Mizuno Ekiden is an annual marathon race in Singapore that incorporates the ekiden concept, a Japanese long-distance relay race concept. Organised by Mizuno Singapore, Mizuno Corporation's regional headquarters for Asia Pacific, it is the first dedicated ekiden race in Singapore with no individual runner categories. The race is also Japanese themed with a matsuri (Japanese festival) race village at the finish line. The race village features Japanese cultural performances, booths selling Japanese cuisine and traditional games.

==Race mechanics==
Runners race in teams of four, each covering a quarter of the marathon distance.
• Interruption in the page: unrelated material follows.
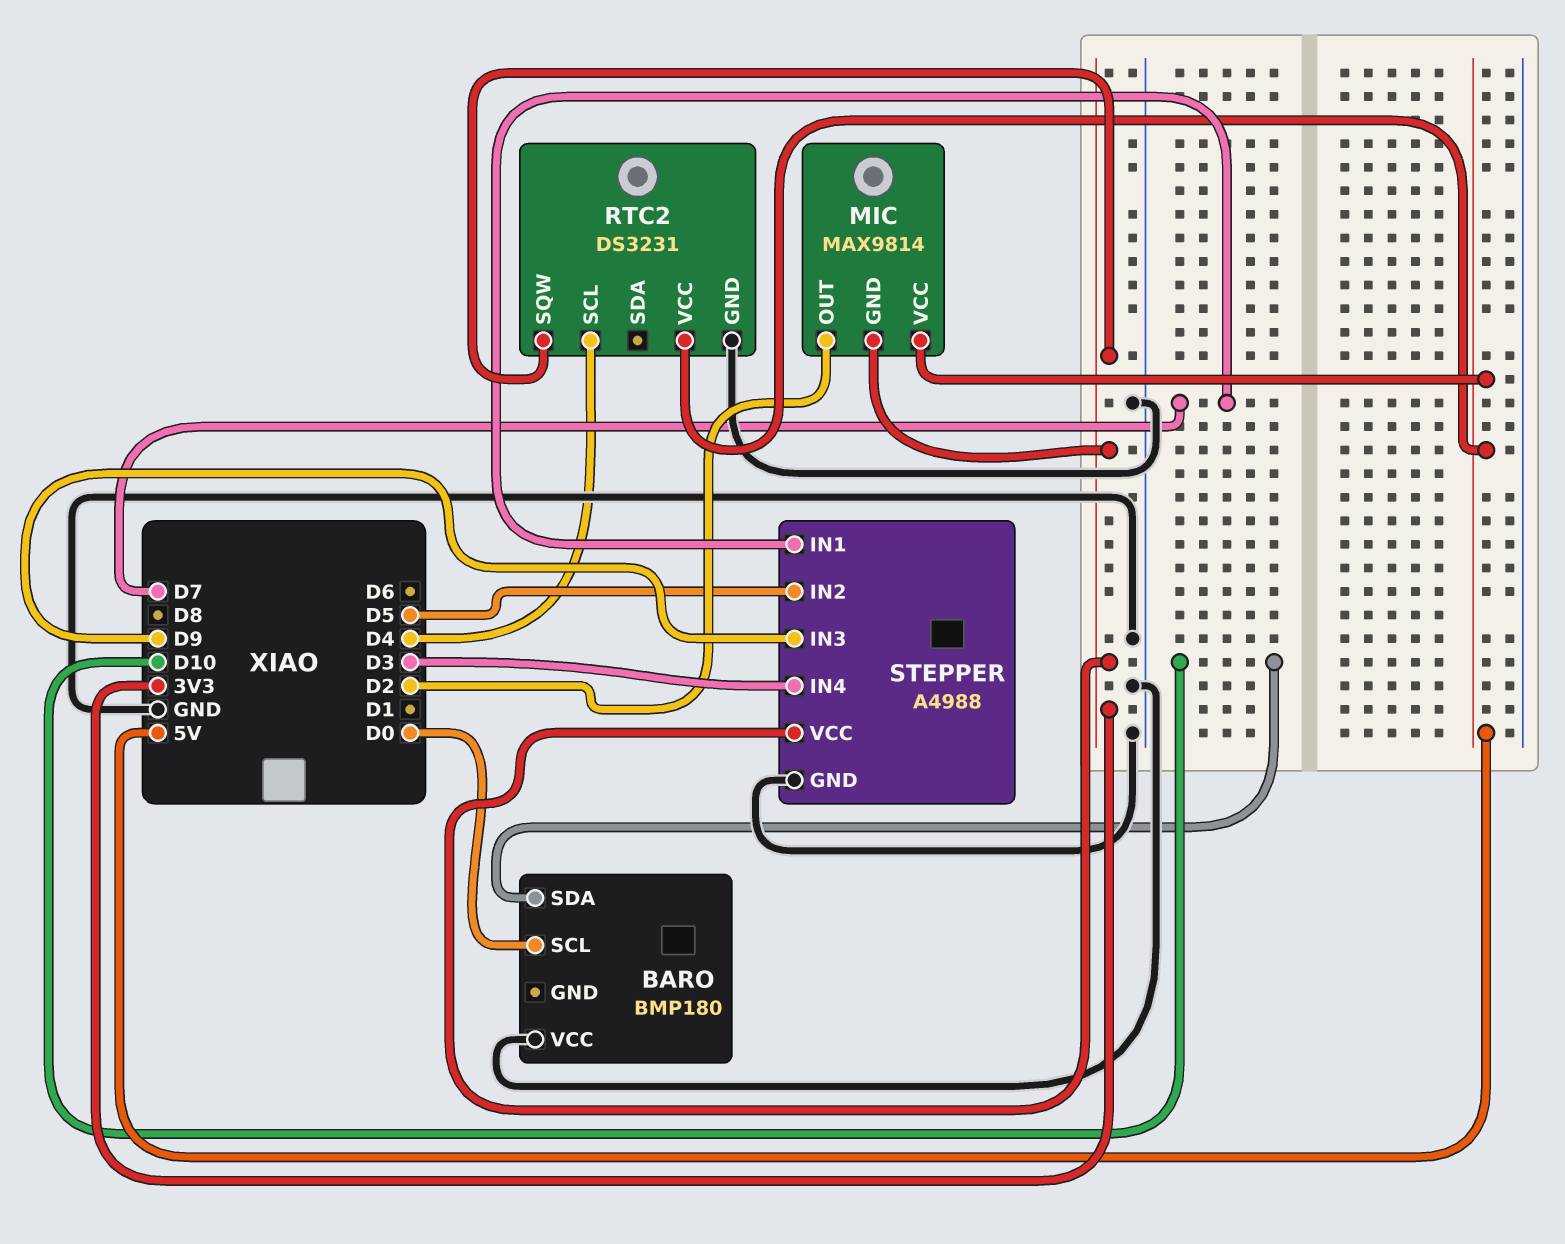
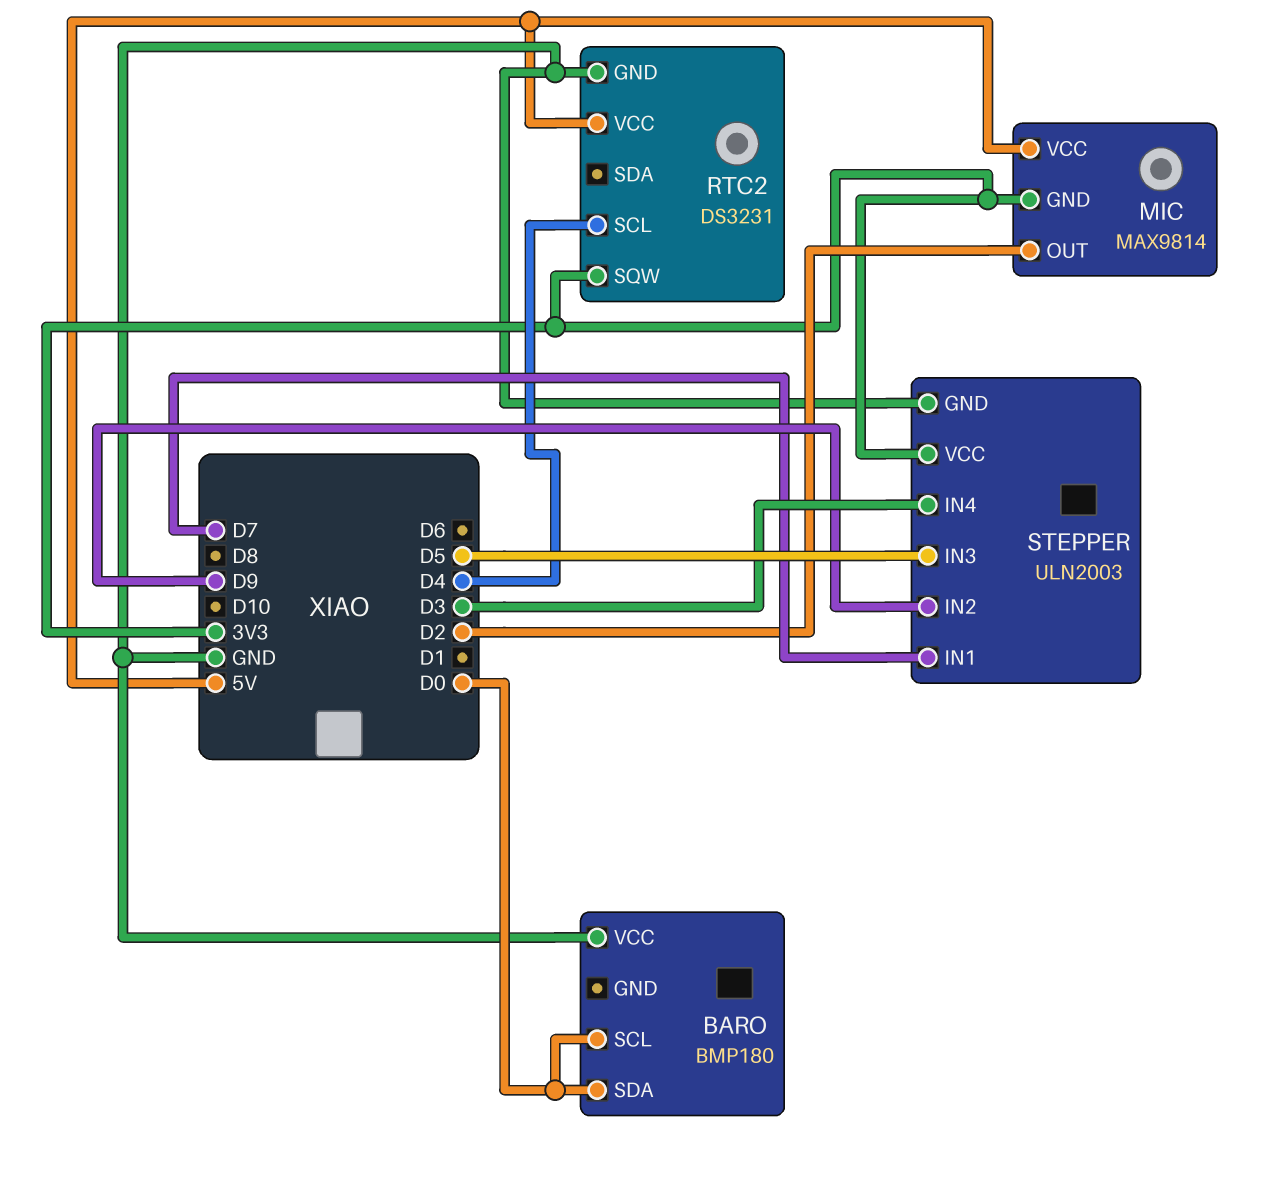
BARO pin SDA: D10 -> D0
STEPPER: A4988 -> ULN2003
STEPPER pin IN2: D5 -> D9
STEPPER pin IN3: D9 -> D5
During the race, runners wear the traditional tasuki sash. After the first runner finishes his leg of the race, he enters the transition area where his teammates are waiting, and passes on the sash to the next runner in his team. This repeats until the fourth runner finishes his leg. There are three categories: 42.195 km Open Category, 21.1 km Open Category, and 21.1 km Corporate Category.

==Races==

===2015===
Mizuno Ekiden's inaugural race was held on 18 July 2015 at The Meadow, Gardens by the Bay. Infinitus was the appointed events organiser.

===2016===
The 2016 race took place on 16 July, 4pm at The Promontory @ Marina Bay.

===2017===
The third edition of Mizuno Ekiden took place on 19 August, 4pm at The Promontory @ Marina Bay. Close to 4,000 runners participated in the race, which flagged off at 4.30pm. In the 21.1 km corporate category, a team from the Singapore Prison Service, consisting of Cleeve Mu, Ramesh Palaniandy, Yew Meng Tan and Zainul Arrifin came out tops, completing the race in 1hr 24min to walk away with over $2,000 worth of cash and vouchers, and retained their title for the second year running. Mark Calton, Takuya Sawada, Creighton Connolly, Yuta Suda won the 42.195 km open category, clocking in at 2hr 36min while team F1 Runners won the 21.1 km open category (1 hr 20min).

=== 2020 ===
In response to COVID-19 restrictions, the inaugural Mizuno Ekiden Singapore Online Race was held in 2020, organized by Mizuno in partnership with Spacebib, a social race platform. This marked the first-ever virtual edition of the event.